La storia di un viaggio è sempre questione di bagagli. Quello che porti con te, quello che abbandoni lungo il cammino, per far spazio a quello che hai trovato e che spesso non avresti mai immaginato di trovare.

Il viaggio dell’Amalassunta, un battello a motore, risalendo per duemila chilometri il Rio Negro, è il viaggio che Angelo Ferracuti, scrittore e giornalista, e Giovanni Marrozzini, fotografo, hanno iniziato il 5 settembre 2021 da Manaus, in Brasile per raggiungere le sorgenti del Rio Vaupès, in Colombia.

Un viaggio che è diventato un libro, Viaggio sul fiume mondo. Amazzonia, edito da Mondadori, nella collana Strade Blu; un viaggio che in realtà parte molto prima, come racconta Ferracuti, tra organizzazione e curiosità, perché un reportage di giornalismo narrativo parte sempre da due elementi: le domande che vogliamo porci, le risposte che riusciamo a trovare.

La ricerca stessa della barca, a tratti, è una storia nella storia: le difficoltà nel trovarla, la scelta, le migliorie e la distanza dovuta alla pandemia che ha tenuto i due autori – per un po’ – legati all’Europa.

Alla fine del viaggio la barca, che all’inizio doveva chiamarsi Snark, in omaggio a Jack London, come il veliero di quarantatré piedi con il quale nel 1907 lo scrittore partì per le Hawaii attraversando il Pacifico. Alla fine, invece, il nome scelto è Amalassunta, “un nome più lirico, più vicino ai nostri sogni di conoscenza e di vagabondaggio: Amalassunta, quella figura onirica e fantastica, leopardiana, eppure così dentro la vita, che il pittore nostro conterraneo Osvaldo Licini dedicò alla luna, amica di ogni cuore un poco stanco”, come spiega Ferracuti, marchigiano come Marrozzini.

“La barca, alla fine, sarà donata all’associazione Piccolo Nazareno, che opera a Manaus a sostegno dei ragazzi di strada, adolescenti spesso dediti al consumo di droghe e alla prostituzione. Diventerà una scuola galleggiante dove tenere lezioni sulle culture indigene, e navigherà come biblioteca itinerante nei diversi villaggi distribuendo libri”, come veniva spiegato nella raccolta fondi che ha sostenuto il progetto.

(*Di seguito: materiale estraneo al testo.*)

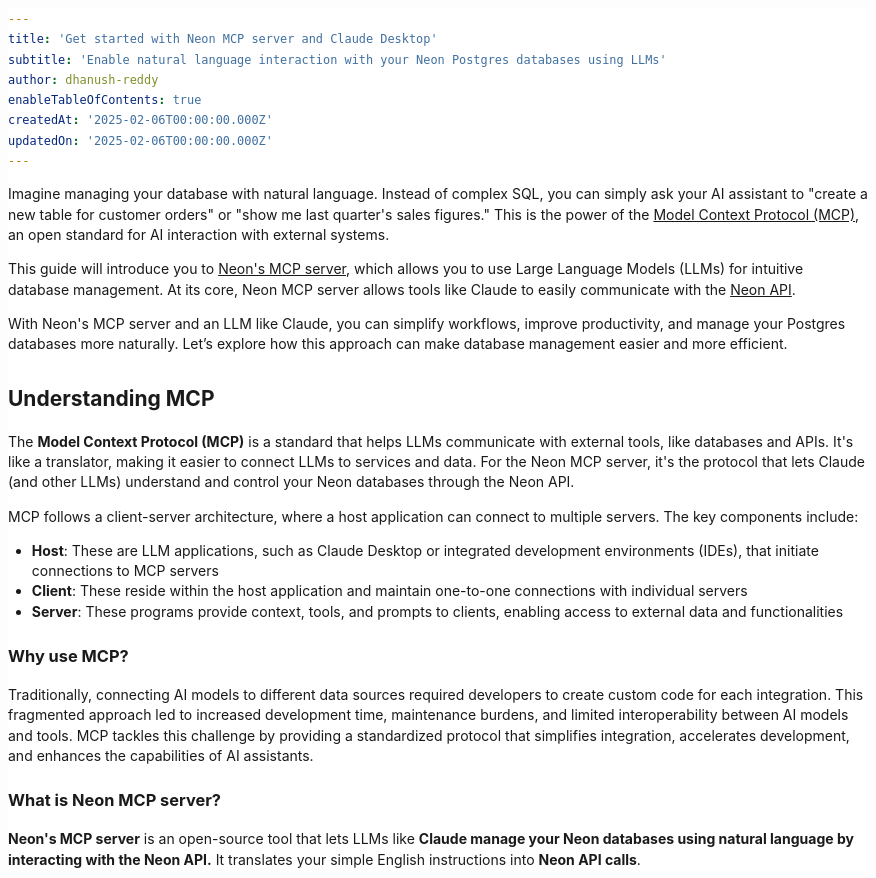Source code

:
 ```yaml
---
title: 'Get started with Neon MCP server and Claude Desktop'
subtitle: 'Enable natural language interaction with your Neon Postgres databases using LLMs'
author: dhanush-reddy
enableTableOfContents: true
createdAt: '2025-02-06T00:00:00.000Z'
updatedOn: '2025-02-06T00:00:00.000Z'
---
```


Imagine managing your database with natural language. Instead of complex SQL, you can simply ask your AI assistant to "create a new table for customer orders" or "show me last quarter's sales figures." This is the power of the [Model Context Protocol (MCP)](https://github.com/modelcontextprotocol), an open standard for AI interaction with external systems.

This guide will introduce you to [Neon's MCP server](https://github.com/neondatabase/mcp-server-neon), which allows you to use Large Language Models (LLMs) for intuitive database management. At its core, Neon MCP server allows tools like Claude to easily communicate with the [Neon API](https://api-docs.neon.tech/reference/getting-started-with-neon-api).

With Neon's MCP server and an LLM like Claude, you can simplify workflows, improve productivity, and manage your Postgres databases more naturally. Let’s explore how this approach can make database management easier and more efficient.

## Understanding MCP

The **Model Context Protocol (MCP)** is a standard that helps LLMs communicate with external tools, like databases and APIs. It's like a translator, making it easier to connect LLMs to services and data. For the Neon MCP server, it's the protocol that lets Claude (and other LLMs) understand and control your Neon databases through the Neon API.

MCP follows a client-server architecture, where a host application can connect to multiple servers. The key components include:

- **Host**: These are LLM applications, such as Claude Desktop or integrated development environments (IDEs), that initiate connections to MCP servers
- **Client**: These reside within the host application and maintain one-to-one connections with individual servers
- **Server**: These programs provide context, tools, and prompts to clients, enabling access to external data and functionalities

### Why use MCP?

Traditionally, connecting AI models to different data sources required developers to create custom code for each integration. This fragmented approach led to increased development time, maintenance burdens, and limited interoperability between AI models and tools. MCP tackles this challenge by providing a standardized protocol that simplifies integration, accelerates development, and enhances the capabilities of AI assistants.

### What is Neon MCP server?

**Neon's MCP server** is an open-source tool that lets LLMs like **Claude manage your Neon databases using natural language by interacting with the Neon API.** It translates your simple English instructions into **Neon API calls**.
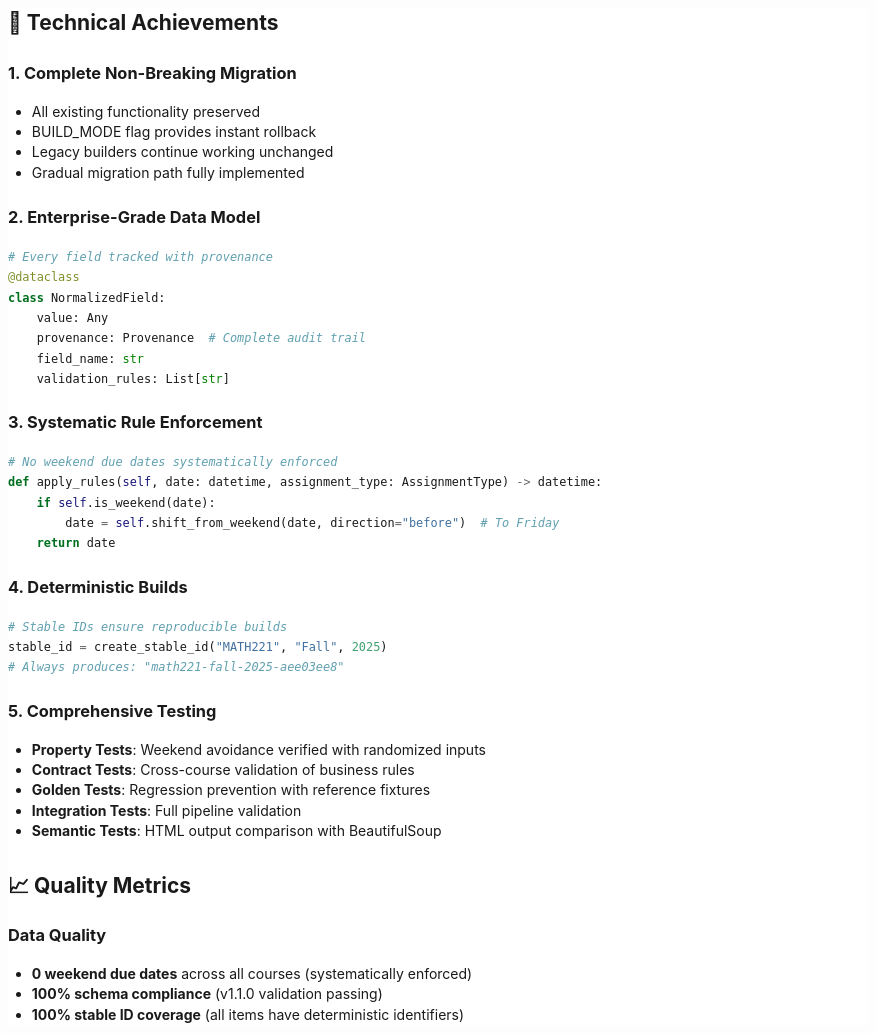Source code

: ## 🔧 Technical Achievements

### 1. **Complete Non-Breaking Migration**
- All existing functionality preserved
- BUILD_MODE flag provides instant rollback
- Legacy builders continue working unchanged
- Gradual migration path fully implemented

### 2. **Enterprise-Grade Data Model**
```python
# Every field tracked with provenance
@dataclass
class NormalizedField:
    value: Any
    provenance: Provenance  # Complete audit trail
    field_name: str
    validation_rules: List[str]
```

### 3. **Systematic Rule Enforcement**
```python
# No weekend due dates systematically enforced
def apply_rules(self, date: datetime, assignment_type: AssignmentType) -> datetime:
    if self.is_weekend(date):
        date = self.shift_from_weekend(date, direction="before")  # To Friday
    return date
```

### 4. **Deterministic Builds**
```python
# Stable IDs ensure reproducible builds
stable_id = create_stable_id("MATH221", "Fall", 2025)
# Always produces: "math221-fall-2025-aee03ee8"
```

### 5. **Comprehensive Testing**
- **Property Tests**: Weekend avoidance verified with randomized inputs
- **Contract Tests**: Cross-course validation of business rules
- **Golden Tests**: Regression prevention with reference fixtures
- **Integration Tests**: Full pipeline validation
- **Semantic Tests**: HTML output comparison with BeautifulSoup

## 📈 Quality Metrics

### Data Quality
- **0 weekend due dates** across all courses (systematically enforced)
- **100% schema compliance** (v1.1.0 validation passing)
- **100% stable ID coverage** (all items have deterministic identifiers)
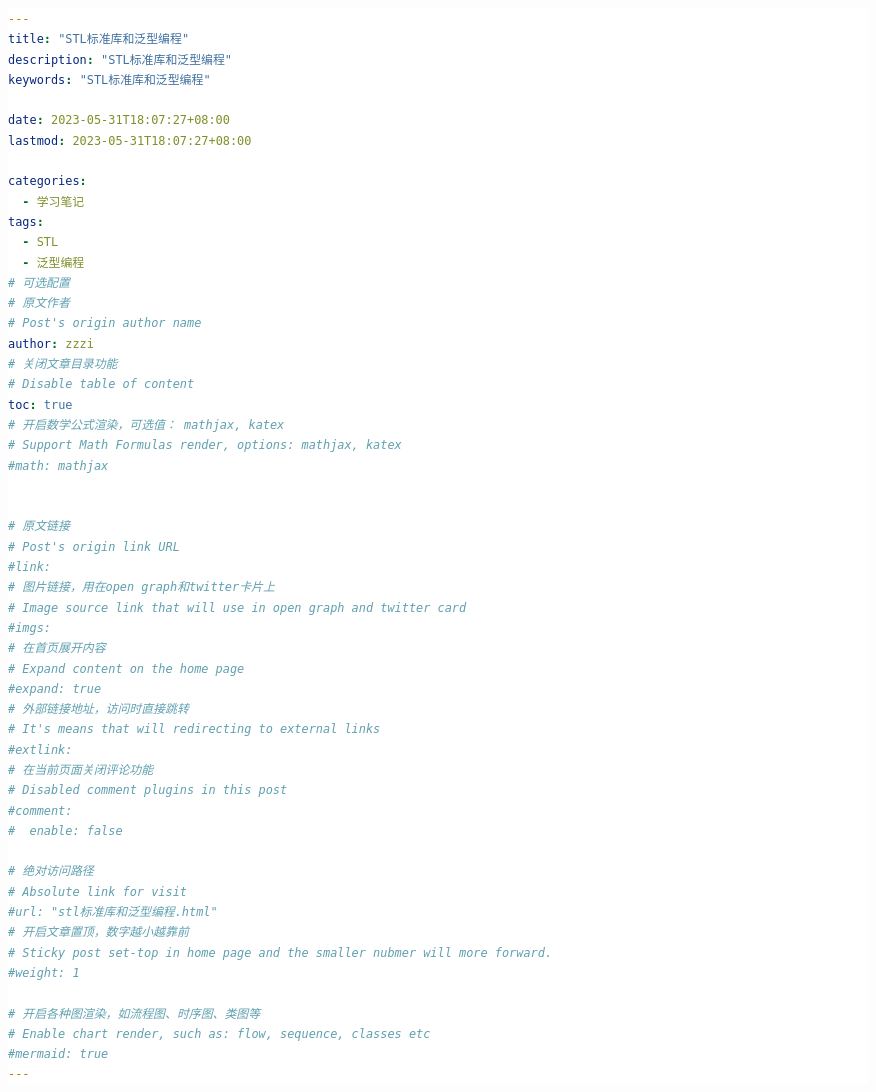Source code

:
 ```yaml
---
title: "STL标准库和泛型编程"
description: "STL标准库和泛型编程"
keywords: "STL标准库和泛型编程"

date: 2023-05-31T18:07:27+08:00
lastmod: 2023-05-31T18:07:27+08:00

categories:
  - 学习笔记
tags:
  - STL
  - 泛型编程
# 可选配置
# 原文作者
# Post's origin author name
author: zzzi
# 关闭文章目录功能
# Disable table of content
toc: true
# 开启数学公式渲染，可选值： mathjax, katex
# Support Math Formulas render, options: mathjax, katex
#math: mathjax


# 原文链接
# Post's origin link URL
#link:
# 图片链接，用在open graph和twitter卡片上
# Image source link that will use in open graph and twitter card
#imgs:
# 在首页展开内容
# Expand content on the home page
#expand: true
# 外部链接地址，访问时直接跳转
# It's means that will redirecting to external links
#extlink:
# 在当前页面关闭评论功能
# Disabled comment plugins in this post
#comment:
#  enable: false

# 绝对访问路径
# Absolute link for visit
#url: "stl标准库和泛型编程.html"
# 开启文章置顶，数字越小越靠前
# Sticky post set-top in home page and the smaller nubmer will more forward.
#weight: 1

# 开启各种图渲染，如流程图、时序图、类图等
# Enable chart render, such as: flow, sequence, classes etc
#mermaid: true
---
```
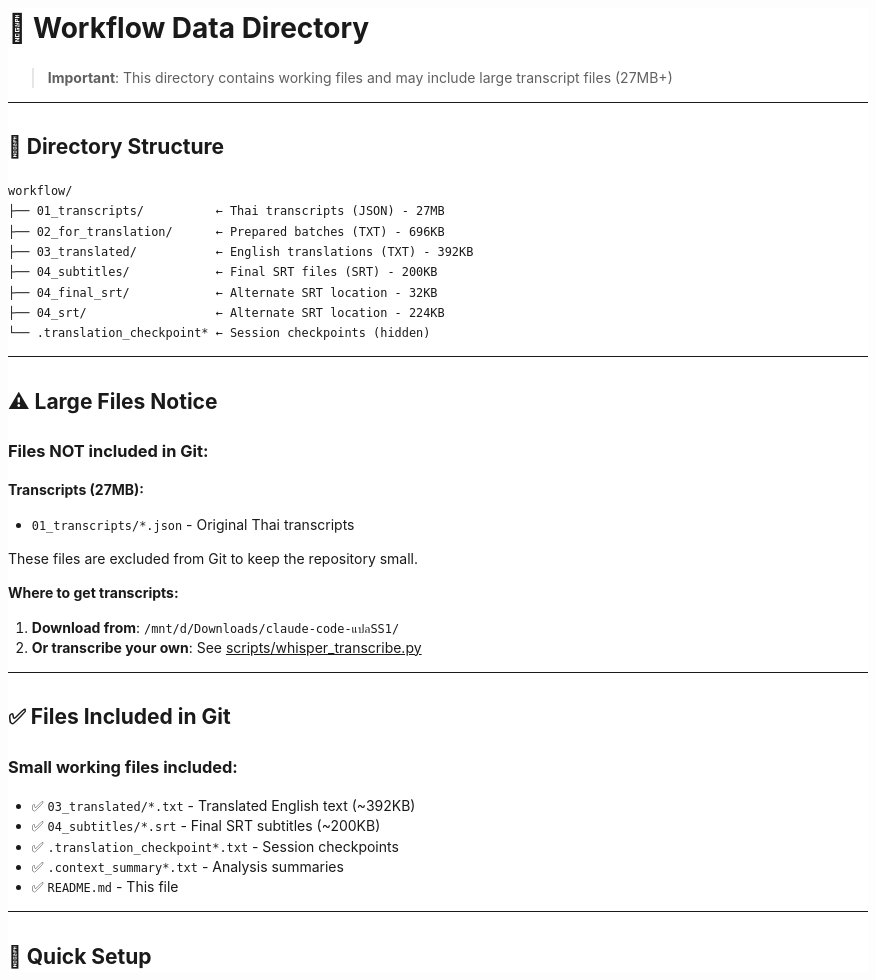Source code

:# 📂 Workflow Data Directory

> **Important**: This directory contains working files and may include large transcript files (27MB+)

---

## 📁 Directory Structure

```
workflow/
├── 01_transcripts/          ← Thai transcripts (JSON) - 27MB
├── 02_for_translation/      ← Prepared batches (TXT) - 696KB
├── 03_translated/           ← English translations (TXT) - 392KB
├── 04_subtitles/            ← Final SRT files (SRT) - 200KB
├── 04_final_srt/            ← Alternate SRT location - 32KB
├── 04_srt/                  ← Alternate SRT location - 224KB
└── .translation_checkpoint* ← Session checkpoints (hidden)
```

---

## ⚠️ Large Files Notice

### Files NOT included in Git:

**Transcripts (27MB):**
- `01_transcripts/*.json` - Original Thai transcripts

These files are excluded from Git to keep the repository small.

**Where to get transcripts:**
1. **Download from**: `/mnt/d/Downloads/claude-code-แปลSS1/`
2. **Or transcribe your own**: See [scripts/whisper_transcribe.py](../scripts/whisper_transcribe.py)

---

## ✅ Files Included in Git

### Small working files included:
- ✅ `03_translated/*.txt` - Translated English text (~392KB)
- ✅ `04_subtitles/*.srt` - Final SRT subtitles (~200KB)
- ✅ `.translation_checkpoint*.txt` - Session checkpoints
- ✅ `.context_summary*.txt` - Analysis summaries
- ✅ `README.md` - This file

---

## 🚀 Quick Setup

E questo progetto, che nel libro trova solo una delle sue dimensioni narrative, è di diritto da iscrivere nella tradizione italiana del giornalismo narrativo, del reportage immersivo, del rapporto giornalista – fotografo, con linguaggi e sguardi che si avvicinano e si allontanano, come lo sciabordio delle acque del fiume lungo le fiancate del battello.

La copertina del libro

Un viaggio, che ricorda anche per certi versi Conrad, oltre che London, nel cuore della nazione indigena in Brasile, tra i popoli nativi, alcuni dei quali in via di estinzione, minacciati da taglialegna, cercatori d’oro, multinazionali. Da leggere proprio alla vigilia delle elezioni in Brasile, dove Bolsonaro ha da tempo dichiarato guerra alle culture ancestrali.

Come nel giornalismo narrativo, Ferracuti si prende il tempo necessario per trovare nuove domande, per interrogare e interrogarsi, per raccontare – senza cedere all’esotismo o alla glorificazione – come queste culture trovino da sempre la via per non essere cancellate.

E’ come documentare, nel cuore di tenebra di storie che raccontano il volto più feroce e oscuro del capitalismo, una forma di resistenza non retorica, ma quotidiana, fatta di mille contraddizioni, di dolore e di qualche gioia.

Leggere questo libro, per certi versi, è come accomodarsi sull’Amalassunta. Scegliendo, dal principio, di abitare una narrazione che rispetti il fluire del contesto del racconto, il suo ritmo, che si prende il tempo per ascoltare le storie che si incastrano ai temi che attraversa il fiume, il viaggio, la barca e i narratori.

Cassilda, Edinaldo, Sebastião e molte altre e altri saranno uno specchio: racconteranno la loro storia, ricordandoci come il nostro modello di sviluppo si nutra del dolore e della lotta di qualcun altro. Ma senza retorica, con la precisione giornalistica e con la scrittura della letteratura.